Стоило ему выйти, слезы, с самого утра стоявшие в глазах у Ольги Петровны, хлынули. Тыльной стороной зажавшей бутерброд ладони она размазывала их по щекам и глотала вместе с хлебом и сыром, не ощущая ничего, кроме жгучей горечи. Даже сладкий чай был горек. Сколько времени вот так она жевала и плакала, сама не знала. Все ее существо переполняла благодарность к Антону Сергеевичу, жалость к няне, боль оттого, что, встретив сына после двадцатипятилетней разлуки, она сразу вновь потеряла его. Страшные, хуже любого приговора слова: «Уезжайте. Вы чужой человек, я не считаю вас своей матерью» – жгли душу. Горе рвалось со слезами наружу, но, как всегда в минуты отчаяния, в памяти возникли слова молитвы: «Царица моя Преблагая, надежда моя Богородица, защитница сирым и странным, обидимым покровительница, погибающим спасение, всем скорбящим утешение, видишь боль мою, видишь скорбь, тоску. Помоги мне немощной, укрепи меня страждущую. Обиды и горести знаешь мои, разреши их, простри руку надо мной, ибо не на кого мне надеяться». Сколько раз, лежа в детской кроватке, она слышала, как из-за няниной ширмы доносились эти слова, сколько раз, лежа на нарах, она повторяла их про себя. И всегда они приносили в душу утешение.

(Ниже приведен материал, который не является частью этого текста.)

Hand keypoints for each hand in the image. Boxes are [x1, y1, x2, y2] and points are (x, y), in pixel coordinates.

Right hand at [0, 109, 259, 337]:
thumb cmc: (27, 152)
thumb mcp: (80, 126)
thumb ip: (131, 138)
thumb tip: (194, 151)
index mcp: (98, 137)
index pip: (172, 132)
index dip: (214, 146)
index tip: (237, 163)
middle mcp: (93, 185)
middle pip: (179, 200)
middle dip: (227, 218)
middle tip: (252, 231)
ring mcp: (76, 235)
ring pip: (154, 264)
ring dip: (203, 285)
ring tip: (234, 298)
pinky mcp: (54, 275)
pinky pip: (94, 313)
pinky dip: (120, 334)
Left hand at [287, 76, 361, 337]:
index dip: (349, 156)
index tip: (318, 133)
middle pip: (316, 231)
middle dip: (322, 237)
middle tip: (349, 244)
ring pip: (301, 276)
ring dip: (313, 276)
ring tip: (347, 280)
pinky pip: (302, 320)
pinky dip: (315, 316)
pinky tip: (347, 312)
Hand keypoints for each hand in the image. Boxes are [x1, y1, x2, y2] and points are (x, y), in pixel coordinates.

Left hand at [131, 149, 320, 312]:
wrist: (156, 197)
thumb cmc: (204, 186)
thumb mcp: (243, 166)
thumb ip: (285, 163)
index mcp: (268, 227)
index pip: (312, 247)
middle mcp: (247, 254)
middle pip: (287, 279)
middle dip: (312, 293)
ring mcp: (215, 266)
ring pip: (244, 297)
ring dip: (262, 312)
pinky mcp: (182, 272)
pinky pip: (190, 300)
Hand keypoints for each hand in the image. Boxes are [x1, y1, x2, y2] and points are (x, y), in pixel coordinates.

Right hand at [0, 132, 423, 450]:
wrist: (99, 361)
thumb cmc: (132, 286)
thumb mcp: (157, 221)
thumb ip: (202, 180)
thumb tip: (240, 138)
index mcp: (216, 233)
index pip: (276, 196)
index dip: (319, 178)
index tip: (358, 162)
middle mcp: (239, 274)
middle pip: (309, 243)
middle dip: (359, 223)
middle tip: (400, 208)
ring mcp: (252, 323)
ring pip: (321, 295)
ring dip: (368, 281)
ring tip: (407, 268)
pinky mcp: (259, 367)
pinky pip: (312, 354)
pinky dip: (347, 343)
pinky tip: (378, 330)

Антон Сергеевич вернулся, но на лице у Ольги Петровны не осталось и следа недавних слез. Лишь спокойствие и сосредоточенность.
– Поедемте ко мне – здесь нам поговорить не дадут, – сказал он.
Ольга Петровна кивнула. Провожаемые взглядами, они прошли через приемную, спустились по лестнице, сели в машину и, стесненные присутствием шофера, всю дорогу не проронили ни слова.
В подъезде большого нового дома с просторным вестибюлем, кафельными полами, широкой лестницей и клеткой лифта на вахтершино: «Здрасьте, Антон Сергеич, чтой-то вы сегодня раненько» тот сухо кивнул и представил:
– Вот, Серафима Кузминична, родственница моя из Казахстана приехала.
– Радость-то какая, надолго?
Он лишь кивнул.
Заискивающе распахнув перед ним дверь лифта, вахтерша напомнила:
– Вы уж смотрите, с временной-то прописочкой не затягивайте, а то участковый часто заходит справляется.
Грохнула дверь, кабинка поплыла вверх, а Антон Сергеевич заговорил.
– Я хочу, чтобы вы пока пожили у меня. Я – старик, мне много места не нужно, да и на работе я допоздна. Дочь в Москве, комната пустует, вы меня абсолютно не стесните.